When we look into a mirror, we see an image of ourselves. Jesus is the mirror image of God.

Jesus is the image of the invisible God (Col 1:15) Jesus reflects the glory of God and bears the true likeness of his character (Heb 1:3.) No one has seen God… Jesus, God’s own Son, has made God visible to us. (John 1:18).

Jesus enabled man to see God in a new way Colossians 1:15).  We don’t get a full grasp of Him here on earth. For now we see in a mirror dimly, but then face to face; now I know in part, but then I will know fully just as I also have been fully known. (1Cor 13:12) The Light of Christ removes the clouds  from the face of God and as we mature in our faith we see clearer and better.

Barbara Brown Taylor write of how the perfect mirror is Jesus revealing our true selves.

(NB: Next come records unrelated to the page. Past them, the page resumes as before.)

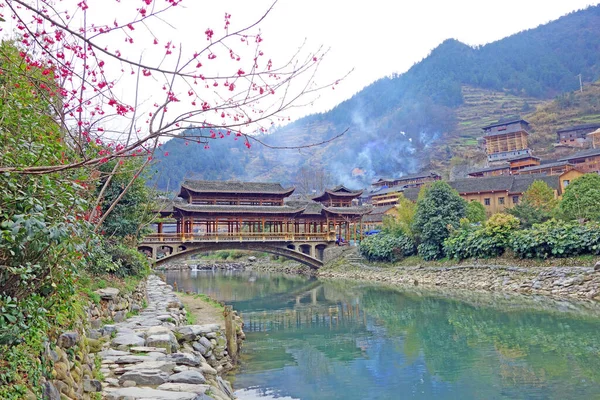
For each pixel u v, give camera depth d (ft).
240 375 50.85
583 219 118.42
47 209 17.71
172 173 352.90
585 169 257.34
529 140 407.23
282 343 67.51
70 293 21.03
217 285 155.53
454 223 140.26
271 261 240.32
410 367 52.95
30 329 18.49
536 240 108.27
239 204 180.55
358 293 123.85
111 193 61.98
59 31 18.48
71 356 23.89
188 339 46.09
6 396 16.08
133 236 66.39
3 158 16.14
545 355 54.34
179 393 26.99
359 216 202.69
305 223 202.69
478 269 122.11
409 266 148.77
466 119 630.74
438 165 504.84
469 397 42.52
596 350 55.21
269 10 15.66
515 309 84.48
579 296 91.09
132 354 34.30
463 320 78.64
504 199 223.10
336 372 51.75
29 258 17.78
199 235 160.35
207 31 15.62
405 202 170.09
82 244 18.75
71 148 22.99
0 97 18.13
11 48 20.48
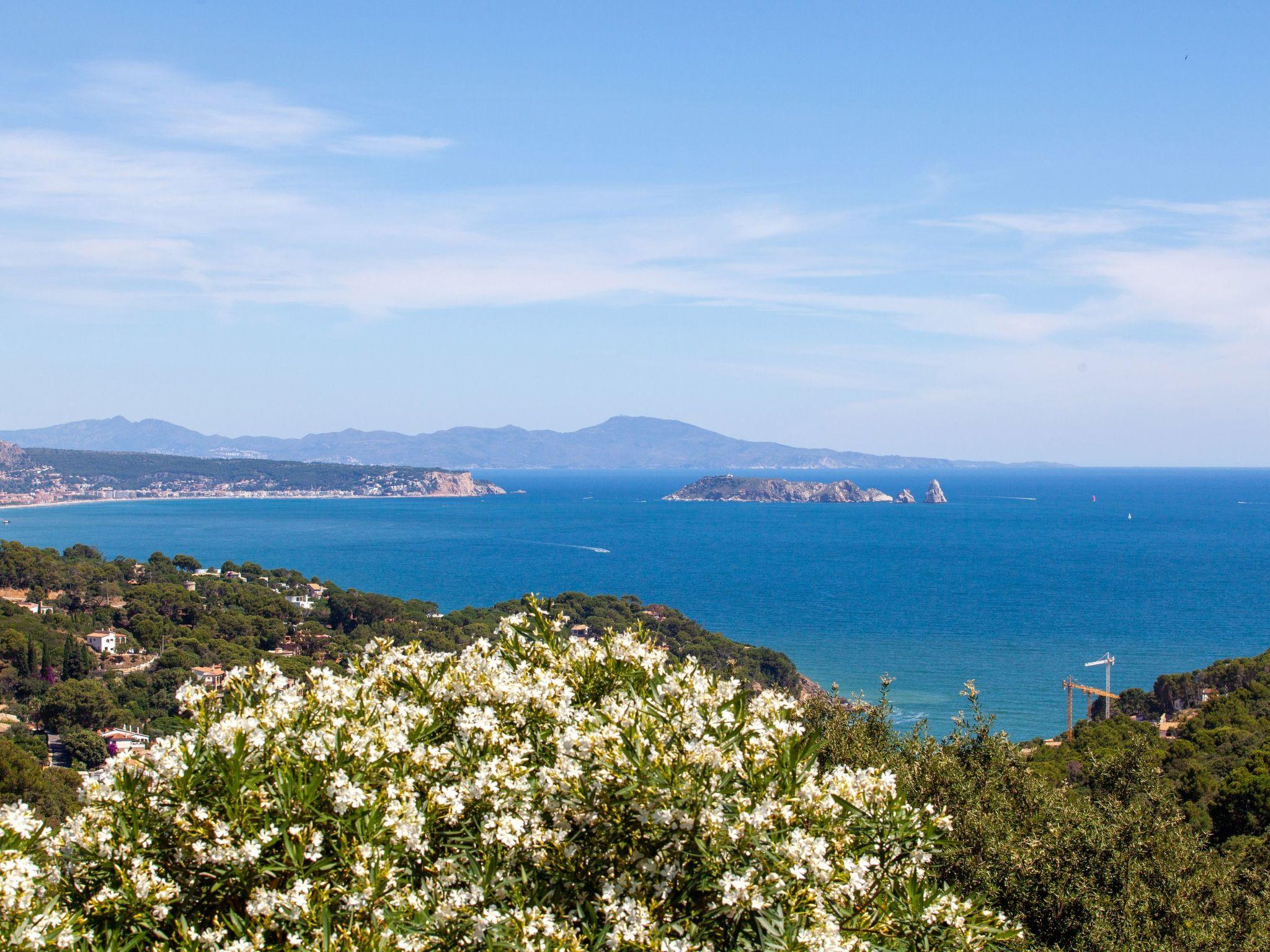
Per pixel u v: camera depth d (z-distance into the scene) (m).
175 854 5.34
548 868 5.59
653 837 5.43
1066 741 41.84
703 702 6.70
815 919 5.23
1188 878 10.52
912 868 6.23
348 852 5.20
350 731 5.91
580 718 6.12
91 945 4.82
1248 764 26.61
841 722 12.18
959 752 12.10
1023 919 9.62
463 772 5.98
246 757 5.59
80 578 100.88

Jesus was not brought down by atheism and anarchy. He was brought down by law and order allied with religion, which is always a deadly mix. Beware those who claim to know the mind of God and are prepared to use force, if necessary, to make others conform. Beware those who cannot tell God’s will from their own. Temple police are always a bad sign. When chaplains start wearing guns and hanging out at the sheriff’s office, watch out. Someone is about to have no king but Caesar.

This is a story that can happen anywhere at anytime, and we are as likely to be the perpetrators as the victims. I doubt that many of us will end up playing Annas, Caiaphas or Pilate, however. They may have been the ones who gave Jesus the death sentence, but a large part of him had already died before they ever got to him – the part Judas killed off, then Peter, then all those who fled. Those are the roles with our names on them – not the enemies but the friends.

Whenever someone famous gets in trouble, that is one of the first things the press focuses on. What do his friends do? Do they support him or do they tell reporters that, unfortunately, they had seen trouble coming for some time? One of the worst things a friend can say is what Peter said. We weren’t friends, exactly. Acquaintances might be a better word. Actually, we just worked together. For the same company, I mean. Not together, just near each other. My desk was near his. I really don’t know him at all.

No one knows what Judas said. In John’s Gospel he does not say a word, but where he stands says it all. After he has led some 200 Roman soldiers and the temple police to the secret garden where Jesus is praying, Judas stands with the militia. Even when Jesus comes forward to identify himself, Judas does not budge. He is on the side with the weapons and the handcuffs, and he intends to stay there.

Or maybe it was not his own safety that motivated him. Maybe he just fell out of love with Jesus. That happens sometimes. One day you think someone is wonderful and the next day he says or does something that makes you think twice. He reminds you of the difference between the two of you and you start hating him for that — for the difference — enough to begin thinking of some way to hurt him back.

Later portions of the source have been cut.